(Saved data entries)
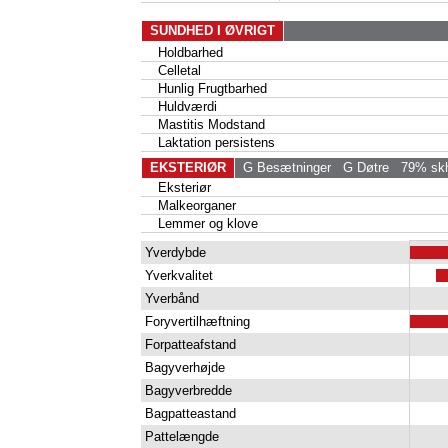
SUNDHED I ØVRIGT
Holdbarhed
Celletal
Hunlig Frugtbarhed
Huldværdi
Mastitis Modstand
Laktation persistens
EKSTERIØR
G Besætninger
G Døtre
79% skh
Eksteriør
Malkeorganer
Lemmer og klove
Yverdybde
Yverkvalitet
Yverbånd
Foryvertilhæftning
Forpatteafstand
Bagyverhøjde
Bagyverbredde
Bagpatteastand
Pattelængde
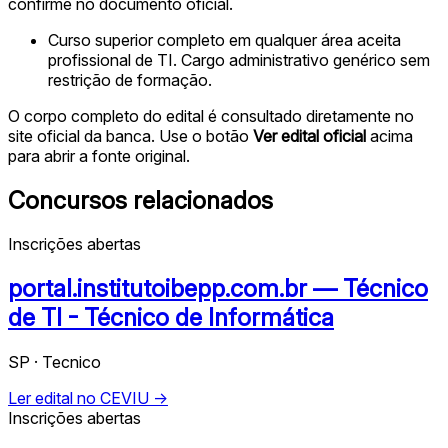
confirme no documento oficial.
Curso superior completo em qualquer área aceita
profissional de TI. Cargo administrativo genérico sem
restrição de formação.
O corpo completo do edital é consultado diretamente no
site oficial da banca. Use o botão
Ver edital oficial
acima
para abrir a fonte original.
Concursos relacionados
Inscrições abertas
portal.institutoibepp.com.br — Técnico
de TI - Técnico de Informática
SP · Tecnico
Ler edital no CEVIU →
Inscrições abertas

YOUR GOAL - Go line by line through the records above and copy each one containing "Técnico".

WRITTEN SOLUTION -
portal.institutoibepp.com.br — Técnico
de TI - Técnico de Informática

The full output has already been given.